_Written request_. Please retype every line of the entries below without changing a single character.

[START Given entries]

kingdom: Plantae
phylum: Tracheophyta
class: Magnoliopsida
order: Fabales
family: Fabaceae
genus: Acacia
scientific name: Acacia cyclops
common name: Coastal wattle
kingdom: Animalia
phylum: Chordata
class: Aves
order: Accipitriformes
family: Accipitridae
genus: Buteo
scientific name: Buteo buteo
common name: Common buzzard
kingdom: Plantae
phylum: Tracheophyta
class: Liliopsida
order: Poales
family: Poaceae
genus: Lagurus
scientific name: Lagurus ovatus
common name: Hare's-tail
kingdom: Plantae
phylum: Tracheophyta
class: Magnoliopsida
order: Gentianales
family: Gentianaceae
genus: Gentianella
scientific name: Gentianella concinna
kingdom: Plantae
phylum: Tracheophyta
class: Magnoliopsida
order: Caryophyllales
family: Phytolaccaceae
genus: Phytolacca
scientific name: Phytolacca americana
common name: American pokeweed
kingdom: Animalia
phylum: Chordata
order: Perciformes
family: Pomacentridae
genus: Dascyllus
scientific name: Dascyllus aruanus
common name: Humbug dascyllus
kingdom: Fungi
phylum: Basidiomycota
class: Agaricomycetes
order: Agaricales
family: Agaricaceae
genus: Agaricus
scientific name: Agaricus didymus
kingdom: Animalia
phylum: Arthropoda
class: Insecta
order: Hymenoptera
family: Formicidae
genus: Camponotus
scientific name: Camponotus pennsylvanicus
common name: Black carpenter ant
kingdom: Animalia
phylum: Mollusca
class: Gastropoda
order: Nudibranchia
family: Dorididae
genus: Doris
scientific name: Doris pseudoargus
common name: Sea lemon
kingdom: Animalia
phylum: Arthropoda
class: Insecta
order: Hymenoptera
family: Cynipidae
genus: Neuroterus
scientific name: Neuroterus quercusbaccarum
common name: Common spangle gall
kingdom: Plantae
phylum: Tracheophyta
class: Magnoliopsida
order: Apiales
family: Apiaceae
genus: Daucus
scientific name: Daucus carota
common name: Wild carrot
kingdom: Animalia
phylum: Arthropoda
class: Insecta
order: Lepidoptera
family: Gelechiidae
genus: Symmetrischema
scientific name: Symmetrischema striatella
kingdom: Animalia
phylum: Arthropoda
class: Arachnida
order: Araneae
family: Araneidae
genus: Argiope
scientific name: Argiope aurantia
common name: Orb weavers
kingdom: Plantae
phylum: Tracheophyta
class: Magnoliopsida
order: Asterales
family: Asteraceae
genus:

[END Given entries]

_Response to this exercise_.
kingdom: Plantae
phylum: Tracheophyta
class: Magnoliopsida
order: Fabales
family: Fabaceae
genus: Acacia
scientific name: Acacia cyclops
common name: Coastal wattle
kingdom: Animalia
phylum: Chordata
class: Aves
order: Accipitriformes
family: Accipitridae
genus: Buteo
scientific name: Buteo buteo
common name: Common buzzard
kingdom: Plantae
phylum: Tracheophyta
class: Liliopsida
order: Poales
family: Poaceae
genus: Lagurus
scientific name: Lagurus ovatus
common name: Hare's-tail
kingdom: Plantae
phylum: Tracheophyta
class: Magnoliopsida
order: Gentianales
family: Gentianaceae
genus: Gentianella
scientific name: Gentianella concinna
kingdom: Plantae
phylum: Tracheophyta
class: Magnoliopsida
order: Caryophyllales
family: Phytolaccaceae
genus: Phytolacca
scientific name: Phytolacca americana
common name: American pokeweed
kingdom: Animalia
phylum: Chordata
order: Perciformes
family: Pomacentridae
genus: Dascyllus
scientific name: Dascyllus aruanus
common name: Humbug dascyllus
kingdom: Fungi
phylum: Basidiomycota
class: Agaricomycetes
order: Agaricales
family: Agaricaceae
genus: Agaricus
scientific name: Agaricus didymus
kingdom: Animalia
phylum: Arthropoda
class: Insecta
order: Hymenoptera
family: Formicidae
genus: Camponotus
scientific name: Camponotus pennsylvanicus
common name: Black carpenter ant
kingdom: Animalia
phylum: Mollusca
class: Gastropoda
order: Nudibranchia
family: Dorididae
genus: Doris
scientific name: Doris pseudoargus
common name: Sea lemon
kingdom: Animalia
phylum: Arthropoda
class: Insecta
order: Hymenoptera
family: Cynipidae
genus: Neuroterus
scientific name: Neuroterus quercusbaccarum
common name: Common spangle gall
kingdom: Plantae
phylum: Tracheophyta
class: Magnoliopsida
order: Apiales
family: Apiaceae
genus: Daucus
scientific name: Daucus carota
common name: Wild carrot
kingdom: Animalia
phylum: Arthropoda
class: Insecta
order: Lepidoptera
family: Gelechiidae
genus: Symmetrischema
scientific name: Symmetrischema striatella
kingdom: Animalia
phylum: Arthropoda
class: Arachnida
order: Araneae
family: Araneidae
genus: Argiope
scientific name: Argiope aurantia
common name: Orb weavers
kingdom: Plantae
phylum: Tracheophyta
class: Magnoliopsida
order: Asterales
family: Asteraceae
genus:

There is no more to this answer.